Ninfa




Cualquiera de las deidades benéficas vinculadas a las aguas, bosques, selvas y montañas. Cualquier diccionario te lo dice. Otros te explicarán que con tal nombre se define a la joven hermosa. Y quienes nos movemos con desigual fortuna por los vericuetos literarios, añadiremos que, ninfa, en la mitología griega y romana, es la deidad femenina que personifica la fecundidad de la naturaleza.


En Redondo, a las tres de la tarde del día 8 de enero de 1903, ante el juez municipal don Nicolás Duque y su secretario Gregorio Duque, compareció don Joaquín de Mier, natural de Tremaya, con objeto de que se reconociera y fuera inscrita en el Registro Civil una niña a la que conoceríamos para siempre por el nombre de Ninfa.

Ninfa, pequeña flor del norte, nació en el domicilio del declarante, su padre, un labrador de 27 años y fue su madre Florentina Mediavilla, natural de Herreruela, provincia de Palencia. Nieta por línea paterna de Gregorio de Mier y de Juana Gómez, y por la materna, de Marcos Mediavilla y Gaspara Vielba, estos últimos nacidos también en Herreruela de Castillería. De aquella fecha memorable fueron fieles testigos los vecinos de Areños Ceferino Díez y Secundido Párbole y con esta cita casi fiel del acta de nacimiento de Ninfa de Mier, que nos dejó el 17 de febrero de este año (2000), doy cumplida respuesta a su nieto José Luis Estalayo, fraile franciscano de 5O años que reside en Méjico y por el que Ninfa sentía predilección.
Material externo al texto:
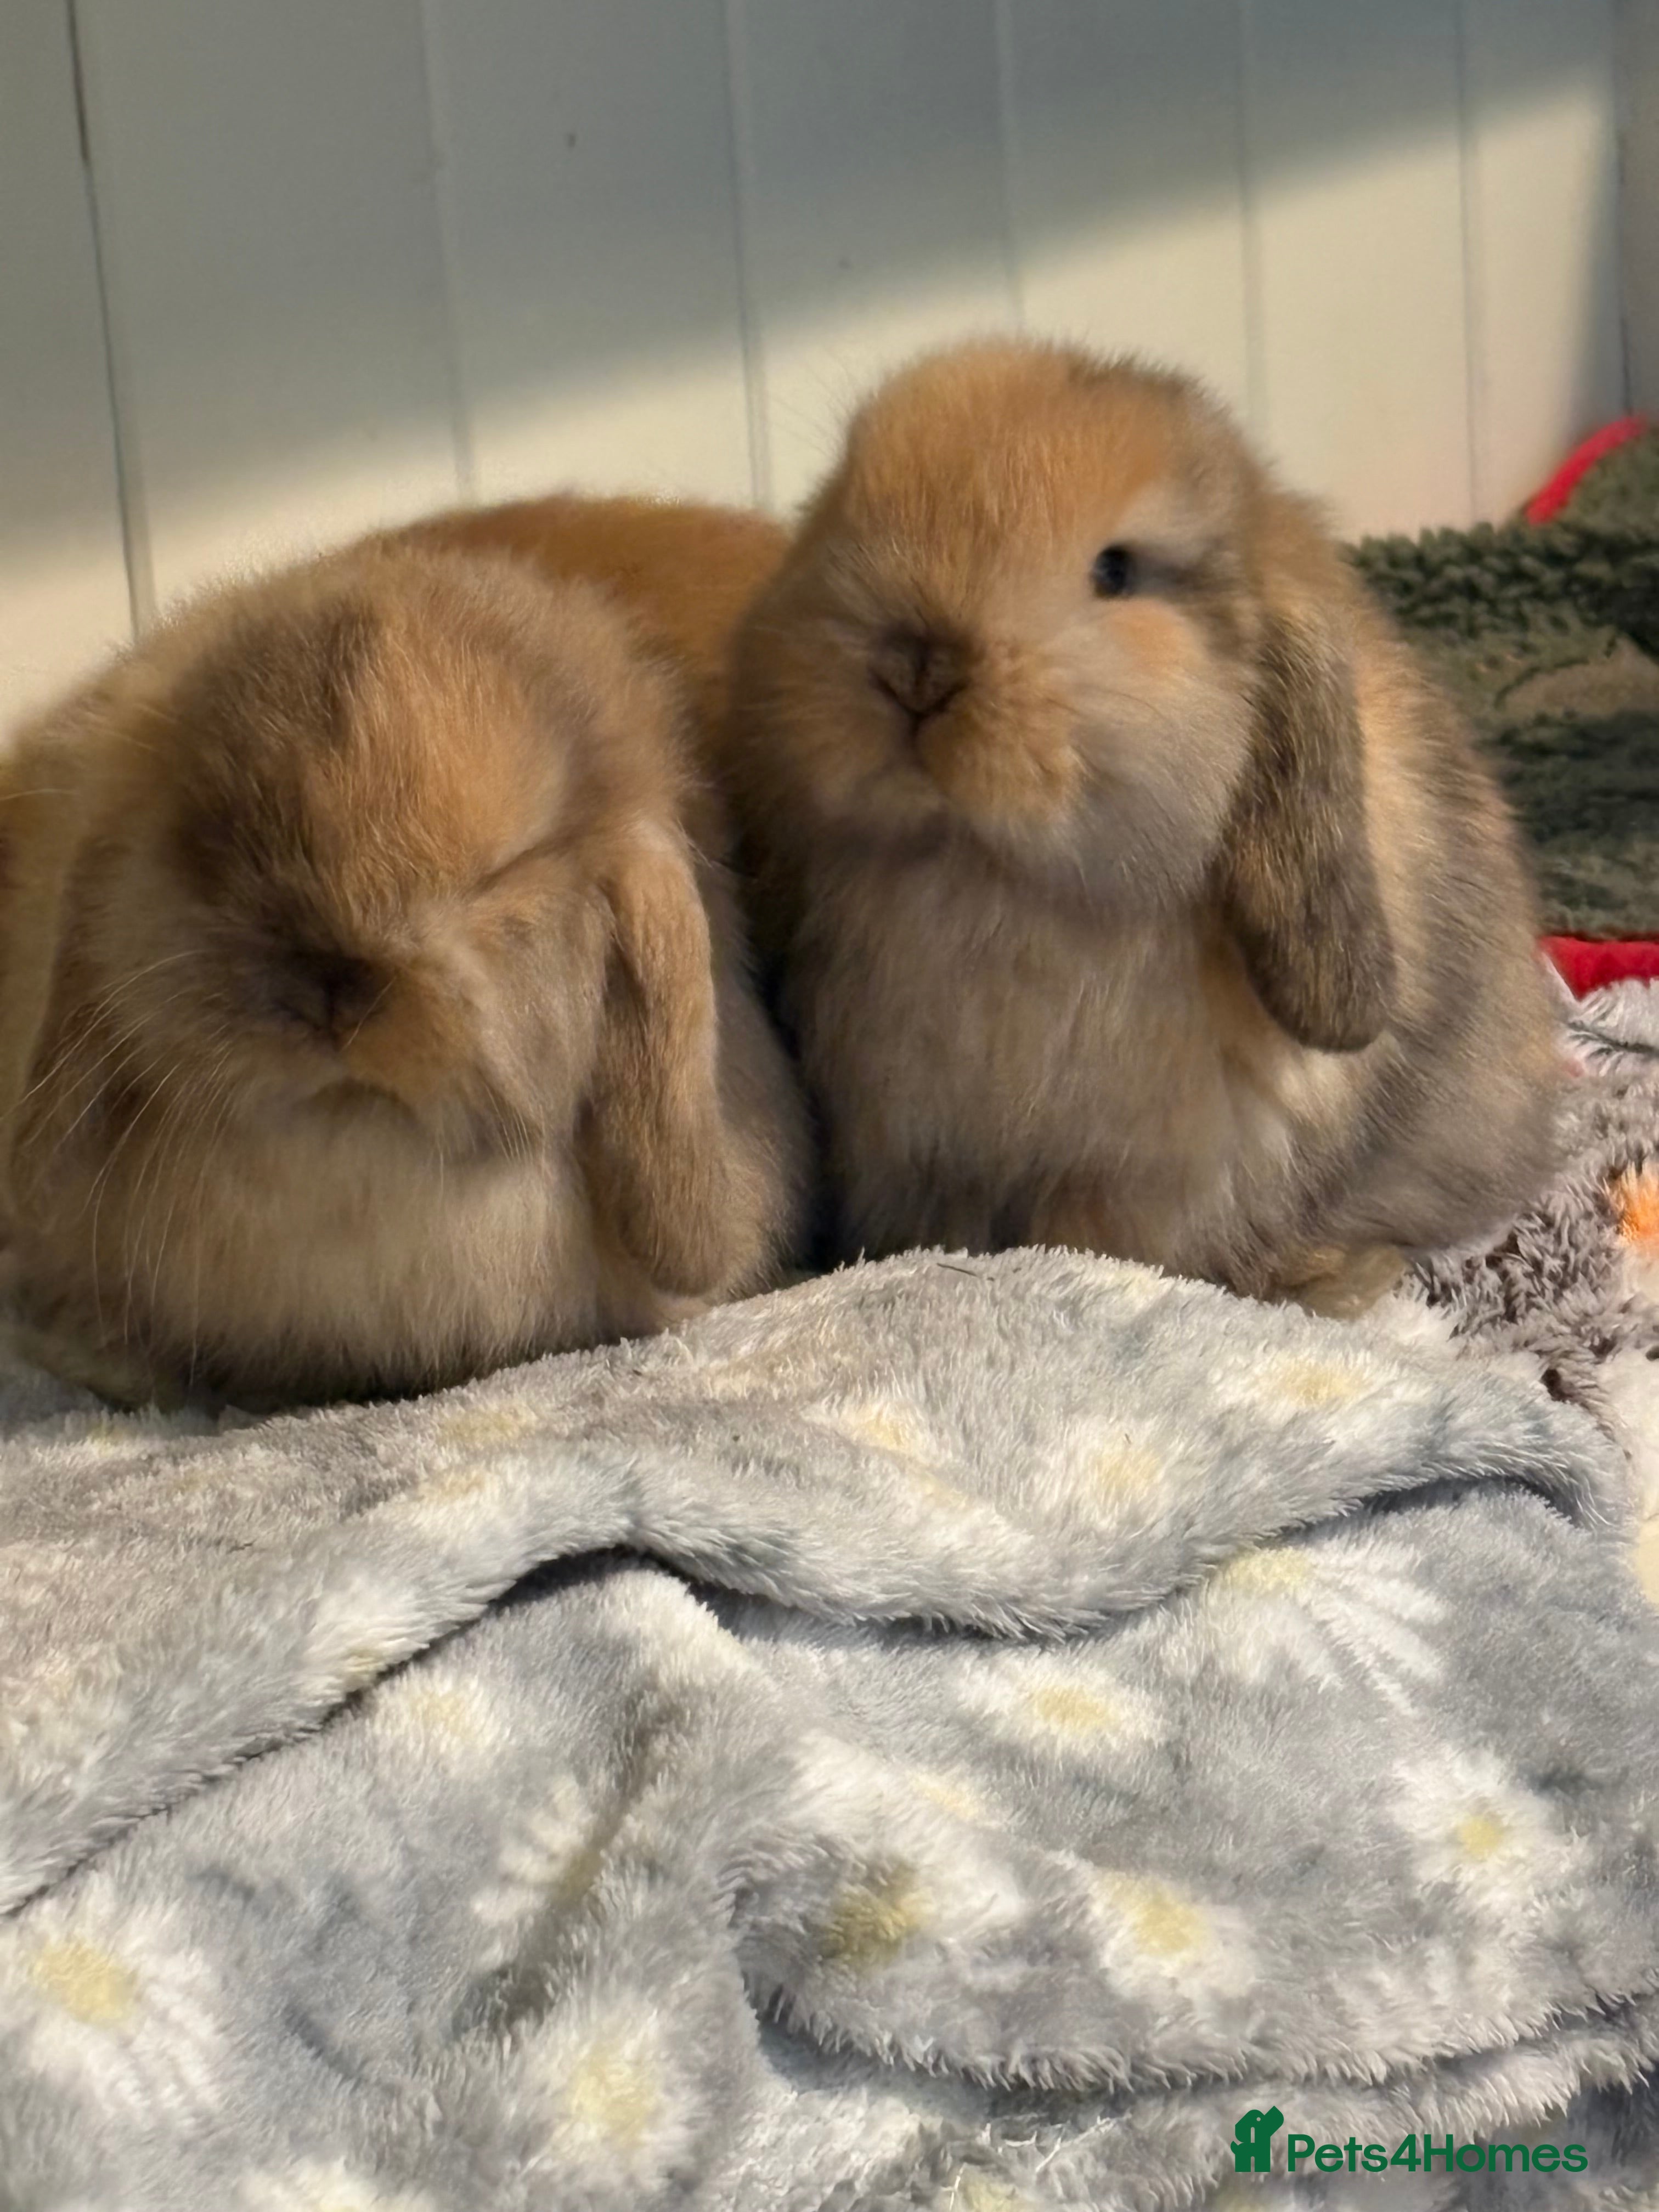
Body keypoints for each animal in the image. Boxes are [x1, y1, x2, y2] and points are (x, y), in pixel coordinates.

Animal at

Ninfa, permíteme José Luis que se lo diga a mis lectores, tal y como tú me lo transmites, simboliza el alma montañesa, porque Tremaya fue su cuna y en aquel pequeño rincón que mira hacia Tres Mares fue escribiendo su diario: las penurias del final de la guerra, el incendio que consumió su casa, las angustias de todo campesino que espera en jarras la cosecha. Y sé también por su boca lo que ahora me recuerdas, que hizo gavillas, rompió cabones, sembró, segó, acarreó la paja a la era; trilló, cribó y almacenó el grano para llevarlo luego al molino. Lector amigo, que me vienes siguiendo, estoy emocionado en medio de tanto recuerdo. Quizás la montaña esté expirando lentamente, pero mereció la pena una flor en ella como Ninfa.

Quizás nadie conciba para la montaña un modelo de vida que la llene de rostros como el suyo, de poderosa savia; de visitantes que de tanto venerarla vienen un día y se quedan en ella para siempre, que es lo que ahora nos hace falta.

Puede que este devaneo mío, este repiqueteo de campanas, este dalle de florituras que se van agotando a medida que se gasta la piedra que los pica, sea un golpe mal dado sobre la tierra seca. Yo creo que es un sueño que soñaron las mujeres y los hombres como la ninfa de nuestra historia, acostumbrados a los yugos y a las lluvias, quienes aún sabiendo que pocas veces llega la recompensa a su tiempo y medida, nunca dejaron de sembrar la tierra para que quienes vinieran detrás encontraran el surco que ellos dejaron y siguieran sembrando.

No podemos engañar a nadie. No debemos engañar a nadie. A veces nos viene bien un guiño para desconectar de tanto fulgor como se nos vende a diario, porque si repasamos los titulares de la prensa de los últimos meses, comprobaremos que la montaña palentina se está vaciando de ninfas que la trabajen y la mimen, y está llenándose de astutos negociantes que la engalanan sólo y únicamente con el propósito de exprimirla en beneficio propio hasta las últimas consecuencias.

De este modo, la tierra, como las gallinas y los hombres que no reciben el alimento adecuado, dejará de servir como surco para las generaciones venideras y las ninfas, como la Ninfa de carne y hueso que alimentó esta historia, perderá todo atisbo de cordura y belleza.

"Cuando muera -había dejado dicho- me vistes en el suelo, pones una sábana blanca en la cama y me colocas sobre ella".